First, let’s clarify what they mean by pre-season “results.”  For those who haven’t read much about higher basketball stats, let me briefly introduce the concept of Scoring Margin, which is considered the best measure of how good a team is.  One would think that, duh, win-loss is a pretty dang good measure of how strong a team is.  Maybe not after a few games, but over the long haul, it’d seem logical.  However, stat-geeks have discovered that a better predictor of success is how many points by which you win/lose.

Like we’ve all seen games where it comes down to the last possession, and maybe, as with one of the games in the Lakers/Oklahoma City playoff series, a player (Kobe) shot an airball, but another one (Ron Artest) scrambled to read it and got a relatively easy put-back.  Yes, that player hustled, however the victory doesn’t show that one team is definitively better than the other, but more that in a sense they got a lucky bounce (even though that particular Laker shot hit nuthin’ so it didn’t bounce, but you all know what I’m saying).  If we just looked at win-loss record, then that loss counts as much as say when Orlando was beating the Charlotte Bobcats by over 20 points a game. Of course, as with any stat, you need a large sample size for it to be significant.  Like if the Lakers get bored during the regular season and only beat say the Nets by one point, it doesn’t indicate they’re only slightly better than the Nets.  However, if Team A ends up winning say 55 games by an average of 10 points (a huge margin), while say Team B also wins 55 games but only by an average of 1 point, it makes sense to think Team A would be a bunch better despite having the same record.

All of which goes to say, that when 48 Minutes examined pre-season games, they correctly looked at scoring margin rather than win-loss to see what, if any, correlation there was between that and the regular season scoring margin.  They also looked at the first 8 games of the regular season.  That way they could compare whether those first 8 “real” games would predict how the team would be for the rest of the season, better than the 8 pre-season games.  If you want to see the data, check out the great post.  The non-stat-speak part of what they found is this:

Not only do good teams play better in the preseason, but, after accounting for the number of games played, the preseason isn’t much worse at gauging regular season success than the regular season itself.

[…] I suspected that teams with poor records last year would have preseason records that would be more meaningful than better teams.

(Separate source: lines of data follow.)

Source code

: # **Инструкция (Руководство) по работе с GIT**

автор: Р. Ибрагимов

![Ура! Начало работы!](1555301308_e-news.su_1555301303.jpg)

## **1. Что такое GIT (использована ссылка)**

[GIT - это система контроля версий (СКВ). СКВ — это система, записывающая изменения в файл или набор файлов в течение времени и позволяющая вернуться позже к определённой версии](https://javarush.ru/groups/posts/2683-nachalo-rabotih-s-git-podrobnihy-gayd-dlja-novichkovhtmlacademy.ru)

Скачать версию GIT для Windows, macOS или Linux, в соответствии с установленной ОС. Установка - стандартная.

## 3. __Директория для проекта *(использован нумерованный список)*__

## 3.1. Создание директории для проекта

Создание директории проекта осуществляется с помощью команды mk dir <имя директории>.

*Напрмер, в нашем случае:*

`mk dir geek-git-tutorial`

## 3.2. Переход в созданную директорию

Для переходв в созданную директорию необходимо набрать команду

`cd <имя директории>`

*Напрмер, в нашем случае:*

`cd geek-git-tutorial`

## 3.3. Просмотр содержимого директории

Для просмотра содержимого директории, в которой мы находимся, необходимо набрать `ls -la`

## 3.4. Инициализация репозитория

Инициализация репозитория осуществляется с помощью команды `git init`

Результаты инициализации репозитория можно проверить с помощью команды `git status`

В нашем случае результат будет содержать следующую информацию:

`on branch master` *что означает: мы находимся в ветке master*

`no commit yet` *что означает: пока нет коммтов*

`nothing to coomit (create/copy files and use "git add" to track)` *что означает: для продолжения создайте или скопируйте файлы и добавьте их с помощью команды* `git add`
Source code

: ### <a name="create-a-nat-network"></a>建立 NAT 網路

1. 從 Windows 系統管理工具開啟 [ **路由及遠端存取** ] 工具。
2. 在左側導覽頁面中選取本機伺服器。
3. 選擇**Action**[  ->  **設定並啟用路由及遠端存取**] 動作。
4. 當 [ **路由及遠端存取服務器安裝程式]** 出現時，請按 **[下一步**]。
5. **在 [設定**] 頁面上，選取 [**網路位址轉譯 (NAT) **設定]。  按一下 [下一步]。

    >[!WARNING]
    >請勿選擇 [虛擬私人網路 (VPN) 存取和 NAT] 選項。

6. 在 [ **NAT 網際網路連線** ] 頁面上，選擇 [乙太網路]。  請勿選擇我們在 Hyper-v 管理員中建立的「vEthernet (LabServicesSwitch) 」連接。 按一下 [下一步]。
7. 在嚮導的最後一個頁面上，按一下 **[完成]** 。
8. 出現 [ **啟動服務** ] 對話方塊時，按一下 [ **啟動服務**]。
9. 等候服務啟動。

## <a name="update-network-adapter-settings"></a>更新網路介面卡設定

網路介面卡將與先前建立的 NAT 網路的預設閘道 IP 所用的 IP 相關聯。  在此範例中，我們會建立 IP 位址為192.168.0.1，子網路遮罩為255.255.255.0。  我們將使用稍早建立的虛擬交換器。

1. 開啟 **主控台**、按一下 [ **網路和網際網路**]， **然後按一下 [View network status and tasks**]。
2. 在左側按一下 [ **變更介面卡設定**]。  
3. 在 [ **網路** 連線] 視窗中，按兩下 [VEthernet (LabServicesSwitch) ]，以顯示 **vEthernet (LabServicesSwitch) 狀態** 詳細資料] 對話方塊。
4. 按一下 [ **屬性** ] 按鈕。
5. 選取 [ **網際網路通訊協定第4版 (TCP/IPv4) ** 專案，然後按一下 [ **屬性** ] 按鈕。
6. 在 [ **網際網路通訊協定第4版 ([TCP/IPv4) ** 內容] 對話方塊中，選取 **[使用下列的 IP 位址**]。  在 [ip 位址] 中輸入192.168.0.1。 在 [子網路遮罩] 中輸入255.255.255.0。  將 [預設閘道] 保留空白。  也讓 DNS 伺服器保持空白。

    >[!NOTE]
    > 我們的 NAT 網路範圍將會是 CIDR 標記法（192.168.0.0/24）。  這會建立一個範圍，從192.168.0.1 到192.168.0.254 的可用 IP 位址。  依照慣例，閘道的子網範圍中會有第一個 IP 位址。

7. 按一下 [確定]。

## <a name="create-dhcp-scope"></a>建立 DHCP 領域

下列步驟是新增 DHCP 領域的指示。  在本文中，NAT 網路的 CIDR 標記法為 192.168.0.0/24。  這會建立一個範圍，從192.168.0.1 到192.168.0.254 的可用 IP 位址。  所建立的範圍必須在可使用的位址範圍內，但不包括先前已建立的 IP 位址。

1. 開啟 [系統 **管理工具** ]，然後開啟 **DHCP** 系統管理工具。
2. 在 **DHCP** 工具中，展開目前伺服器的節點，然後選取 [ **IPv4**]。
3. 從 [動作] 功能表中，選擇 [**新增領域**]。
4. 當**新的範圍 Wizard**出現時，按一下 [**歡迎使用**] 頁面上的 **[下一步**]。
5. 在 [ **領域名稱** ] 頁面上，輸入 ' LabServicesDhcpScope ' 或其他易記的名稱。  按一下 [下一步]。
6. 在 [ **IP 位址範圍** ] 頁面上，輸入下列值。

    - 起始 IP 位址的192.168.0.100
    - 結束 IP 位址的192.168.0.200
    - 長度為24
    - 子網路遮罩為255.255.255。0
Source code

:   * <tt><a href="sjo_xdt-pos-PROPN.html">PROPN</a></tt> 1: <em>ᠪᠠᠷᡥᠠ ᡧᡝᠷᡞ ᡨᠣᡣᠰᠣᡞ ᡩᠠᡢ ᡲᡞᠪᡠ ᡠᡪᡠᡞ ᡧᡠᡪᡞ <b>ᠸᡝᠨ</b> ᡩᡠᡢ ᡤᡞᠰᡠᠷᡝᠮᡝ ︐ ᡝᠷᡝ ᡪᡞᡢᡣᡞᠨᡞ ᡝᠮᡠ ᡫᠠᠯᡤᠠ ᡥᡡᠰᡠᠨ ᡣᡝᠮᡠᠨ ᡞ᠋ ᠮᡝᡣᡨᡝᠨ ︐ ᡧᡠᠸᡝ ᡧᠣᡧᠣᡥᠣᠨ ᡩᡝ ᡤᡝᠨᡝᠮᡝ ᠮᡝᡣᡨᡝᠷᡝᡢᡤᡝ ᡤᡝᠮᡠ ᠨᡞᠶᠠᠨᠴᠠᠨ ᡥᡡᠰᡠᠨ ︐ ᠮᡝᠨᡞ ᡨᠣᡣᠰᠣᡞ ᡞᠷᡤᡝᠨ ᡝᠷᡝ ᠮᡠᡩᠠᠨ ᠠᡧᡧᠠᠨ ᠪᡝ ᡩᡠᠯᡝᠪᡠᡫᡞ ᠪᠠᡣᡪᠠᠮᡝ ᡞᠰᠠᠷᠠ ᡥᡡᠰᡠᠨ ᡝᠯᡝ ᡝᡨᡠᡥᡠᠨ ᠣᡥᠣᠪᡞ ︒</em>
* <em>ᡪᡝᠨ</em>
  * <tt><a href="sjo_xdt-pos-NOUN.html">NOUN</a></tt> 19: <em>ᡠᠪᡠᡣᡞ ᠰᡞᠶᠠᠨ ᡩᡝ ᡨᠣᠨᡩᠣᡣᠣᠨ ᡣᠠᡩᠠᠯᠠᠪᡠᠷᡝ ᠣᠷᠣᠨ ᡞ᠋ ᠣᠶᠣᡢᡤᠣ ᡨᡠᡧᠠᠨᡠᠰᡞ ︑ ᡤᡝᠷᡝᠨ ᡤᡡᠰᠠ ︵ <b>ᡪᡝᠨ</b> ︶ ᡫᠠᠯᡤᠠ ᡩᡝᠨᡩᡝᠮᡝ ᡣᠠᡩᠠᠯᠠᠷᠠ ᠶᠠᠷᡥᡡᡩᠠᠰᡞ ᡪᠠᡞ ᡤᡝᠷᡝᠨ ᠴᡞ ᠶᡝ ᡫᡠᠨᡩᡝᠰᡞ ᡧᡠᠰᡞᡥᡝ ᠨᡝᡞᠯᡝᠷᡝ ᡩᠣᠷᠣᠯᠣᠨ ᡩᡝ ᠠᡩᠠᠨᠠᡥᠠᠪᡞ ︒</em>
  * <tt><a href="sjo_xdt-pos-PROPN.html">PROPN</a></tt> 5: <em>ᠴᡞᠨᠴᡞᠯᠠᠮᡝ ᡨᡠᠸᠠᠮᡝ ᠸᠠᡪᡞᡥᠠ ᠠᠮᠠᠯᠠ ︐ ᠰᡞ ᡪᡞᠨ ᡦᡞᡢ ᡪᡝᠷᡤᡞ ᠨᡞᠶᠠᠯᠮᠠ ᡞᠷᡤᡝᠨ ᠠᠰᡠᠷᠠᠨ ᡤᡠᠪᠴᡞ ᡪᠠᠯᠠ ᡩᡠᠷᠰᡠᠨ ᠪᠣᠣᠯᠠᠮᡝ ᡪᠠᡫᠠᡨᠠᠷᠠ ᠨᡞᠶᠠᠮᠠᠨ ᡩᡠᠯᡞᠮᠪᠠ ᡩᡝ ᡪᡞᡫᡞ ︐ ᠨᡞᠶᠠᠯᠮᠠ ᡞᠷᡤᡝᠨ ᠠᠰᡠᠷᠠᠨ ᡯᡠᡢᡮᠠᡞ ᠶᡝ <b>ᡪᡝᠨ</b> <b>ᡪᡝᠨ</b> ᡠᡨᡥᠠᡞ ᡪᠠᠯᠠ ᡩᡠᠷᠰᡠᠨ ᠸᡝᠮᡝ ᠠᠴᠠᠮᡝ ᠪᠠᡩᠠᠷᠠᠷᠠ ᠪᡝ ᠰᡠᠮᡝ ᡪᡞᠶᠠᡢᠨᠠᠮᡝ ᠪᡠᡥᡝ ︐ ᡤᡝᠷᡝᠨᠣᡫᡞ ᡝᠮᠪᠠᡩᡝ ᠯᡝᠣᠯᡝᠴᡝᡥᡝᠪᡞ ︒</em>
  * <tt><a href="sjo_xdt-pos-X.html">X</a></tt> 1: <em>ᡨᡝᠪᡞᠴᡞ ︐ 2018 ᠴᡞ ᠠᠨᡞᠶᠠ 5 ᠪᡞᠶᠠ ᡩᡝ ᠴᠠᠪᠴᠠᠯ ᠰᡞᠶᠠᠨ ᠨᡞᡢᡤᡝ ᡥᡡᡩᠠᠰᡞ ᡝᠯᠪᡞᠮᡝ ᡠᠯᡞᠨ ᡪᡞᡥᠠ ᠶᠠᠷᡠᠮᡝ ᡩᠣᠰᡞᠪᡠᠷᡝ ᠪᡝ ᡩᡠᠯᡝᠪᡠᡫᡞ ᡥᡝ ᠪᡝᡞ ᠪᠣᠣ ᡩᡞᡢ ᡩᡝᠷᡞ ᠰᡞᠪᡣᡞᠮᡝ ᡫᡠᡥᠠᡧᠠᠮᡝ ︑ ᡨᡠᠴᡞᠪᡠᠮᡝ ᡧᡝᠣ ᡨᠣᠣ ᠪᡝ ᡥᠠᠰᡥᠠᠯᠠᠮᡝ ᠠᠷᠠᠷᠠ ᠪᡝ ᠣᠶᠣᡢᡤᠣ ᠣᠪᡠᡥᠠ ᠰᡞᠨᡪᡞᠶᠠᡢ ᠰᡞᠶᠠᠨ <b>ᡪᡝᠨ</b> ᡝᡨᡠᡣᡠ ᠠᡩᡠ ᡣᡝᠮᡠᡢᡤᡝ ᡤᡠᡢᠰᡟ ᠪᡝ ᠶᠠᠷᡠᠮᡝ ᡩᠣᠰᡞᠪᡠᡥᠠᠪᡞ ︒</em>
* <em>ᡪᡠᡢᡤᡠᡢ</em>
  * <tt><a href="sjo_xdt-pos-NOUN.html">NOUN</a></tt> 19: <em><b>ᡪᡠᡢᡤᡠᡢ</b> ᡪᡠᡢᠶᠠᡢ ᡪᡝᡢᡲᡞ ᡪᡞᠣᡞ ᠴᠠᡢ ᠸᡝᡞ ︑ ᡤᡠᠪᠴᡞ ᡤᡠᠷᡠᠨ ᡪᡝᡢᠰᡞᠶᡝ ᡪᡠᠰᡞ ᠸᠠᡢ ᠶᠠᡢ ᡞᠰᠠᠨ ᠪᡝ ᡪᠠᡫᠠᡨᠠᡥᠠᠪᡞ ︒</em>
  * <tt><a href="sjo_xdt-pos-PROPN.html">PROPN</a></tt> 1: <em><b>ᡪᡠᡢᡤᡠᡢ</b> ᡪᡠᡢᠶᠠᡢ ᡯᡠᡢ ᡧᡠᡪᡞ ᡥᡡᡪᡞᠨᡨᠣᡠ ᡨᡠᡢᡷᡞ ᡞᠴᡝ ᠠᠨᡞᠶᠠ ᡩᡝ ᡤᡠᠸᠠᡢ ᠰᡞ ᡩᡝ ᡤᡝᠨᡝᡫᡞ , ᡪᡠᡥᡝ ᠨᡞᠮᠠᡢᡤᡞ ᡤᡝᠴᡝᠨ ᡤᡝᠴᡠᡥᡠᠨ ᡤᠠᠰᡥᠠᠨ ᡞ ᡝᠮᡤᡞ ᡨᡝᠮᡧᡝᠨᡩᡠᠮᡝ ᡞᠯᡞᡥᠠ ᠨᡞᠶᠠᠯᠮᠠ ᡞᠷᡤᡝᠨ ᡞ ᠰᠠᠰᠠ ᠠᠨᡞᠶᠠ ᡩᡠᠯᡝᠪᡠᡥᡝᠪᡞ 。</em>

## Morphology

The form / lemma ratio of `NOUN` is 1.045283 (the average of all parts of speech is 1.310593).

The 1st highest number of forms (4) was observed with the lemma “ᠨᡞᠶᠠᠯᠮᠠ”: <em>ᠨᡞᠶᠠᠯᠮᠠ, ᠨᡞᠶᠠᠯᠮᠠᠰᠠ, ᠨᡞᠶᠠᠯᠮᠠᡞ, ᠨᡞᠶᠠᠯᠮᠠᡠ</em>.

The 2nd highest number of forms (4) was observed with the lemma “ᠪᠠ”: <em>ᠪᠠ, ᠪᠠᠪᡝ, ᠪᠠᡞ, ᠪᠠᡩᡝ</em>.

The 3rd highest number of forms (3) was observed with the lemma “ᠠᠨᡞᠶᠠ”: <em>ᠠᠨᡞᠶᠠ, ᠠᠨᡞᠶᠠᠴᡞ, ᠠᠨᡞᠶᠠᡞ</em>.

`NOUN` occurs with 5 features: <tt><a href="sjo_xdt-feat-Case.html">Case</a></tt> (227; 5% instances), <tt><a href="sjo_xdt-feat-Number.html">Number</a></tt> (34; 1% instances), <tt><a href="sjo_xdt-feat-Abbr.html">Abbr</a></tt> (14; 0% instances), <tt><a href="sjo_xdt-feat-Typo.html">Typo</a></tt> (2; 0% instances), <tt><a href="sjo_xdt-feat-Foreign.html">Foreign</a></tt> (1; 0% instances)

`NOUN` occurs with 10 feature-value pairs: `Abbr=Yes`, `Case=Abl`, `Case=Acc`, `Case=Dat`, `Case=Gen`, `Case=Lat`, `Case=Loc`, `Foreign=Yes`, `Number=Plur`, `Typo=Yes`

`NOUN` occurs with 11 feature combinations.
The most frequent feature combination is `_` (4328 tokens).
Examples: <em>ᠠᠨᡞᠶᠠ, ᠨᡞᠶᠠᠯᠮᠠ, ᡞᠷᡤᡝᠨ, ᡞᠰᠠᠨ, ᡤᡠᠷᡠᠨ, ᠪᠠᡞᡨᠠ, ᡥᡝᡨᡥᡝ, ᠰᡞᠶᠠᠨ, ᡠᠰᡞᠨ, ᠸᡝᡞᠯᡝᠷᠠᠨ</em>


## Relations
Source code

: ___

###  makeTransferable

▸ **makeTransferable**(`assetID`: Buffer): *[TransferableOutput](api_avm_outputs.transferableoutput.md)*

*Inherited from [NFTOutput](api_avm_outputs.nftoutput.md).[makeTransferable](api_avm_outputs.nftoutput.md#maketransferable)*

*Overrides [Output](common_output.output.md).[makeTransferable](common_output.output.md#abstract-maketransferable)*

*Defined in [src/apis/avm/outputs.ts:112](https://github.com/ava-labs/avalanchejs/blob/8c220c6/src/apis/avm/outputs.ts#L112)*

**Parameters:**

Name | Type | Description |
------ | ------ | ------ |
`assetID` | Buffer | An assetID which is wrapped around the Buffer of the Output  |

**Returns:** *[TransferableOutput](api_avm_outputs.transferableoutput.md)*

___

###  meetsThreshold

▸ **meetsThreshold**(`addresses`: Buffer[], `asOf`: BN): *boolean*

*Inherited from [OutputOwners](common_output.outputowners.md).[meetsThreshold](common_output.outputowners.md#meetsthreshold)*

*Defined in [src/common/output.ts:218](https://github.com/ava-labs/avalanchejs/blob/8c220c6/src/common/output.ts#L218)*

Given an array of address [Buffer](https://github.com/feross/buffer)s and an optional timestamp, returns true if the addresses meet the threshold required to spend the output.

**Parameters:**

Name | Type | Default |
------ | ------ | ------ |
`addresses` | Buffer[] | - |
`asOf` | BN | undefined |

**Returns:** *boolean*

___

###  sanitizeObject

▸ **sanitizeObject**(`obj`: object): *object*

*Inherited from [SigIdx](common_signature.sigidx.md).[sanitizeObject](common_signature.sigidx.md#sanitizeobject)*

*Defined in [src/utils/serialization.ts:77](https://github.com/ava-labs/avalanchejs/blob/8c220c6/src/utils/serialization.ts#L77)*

This is because poor teams would be more likely to spark personnel turnover and to rebuild their roster. Thus, they have younger players and higher draft picks, who play more minutes in the preseason.

In instances of significant player movement, such as what the Heat experienced this year, preseason performance can paint a much clearer picture of future expectations.

As such, I sorta feel like the Knicks, being in a far different position than the Lakers or Celtics, should be playing their starters more minutes during this pre-season.  While it’s important to give like Andy Rautins a chance to show what he can do, it’s far more important for say Amar’e Stoudemire and Raymond Felton to get the pick-and-roll down.  If we go into the regular season with those guys clicking, it’ll provide far more wins than if we confidently know that Rautins will be our ninth man in the rotation.  Yes, Felton and Stat are probably spending tons of time doing that in practice, but they only go up against the second unit in practice who’s defensive schemes you know intimately (since they’re your own).  Even if Kevin Garnett and Rajon Rondo are only in for the first few minutes of the first and third quarter, it’s a much better test going up against them.

We have a ton of new players learning a new system.  And even those who do know the system intimately (like Amar’e, Gallo and Chandler) need to learn how to work with totally new teammates.  Personally I’d be playing the starters near their regular season minutes (like Amar’e and Felton should be going say 30-35 minutes, instead of the 36-42 they might see later on).

And I’m not just saying that ‘cuz 48 Minutes has shown that if we win in the pre-season it’d “assure” us of being good when the games count.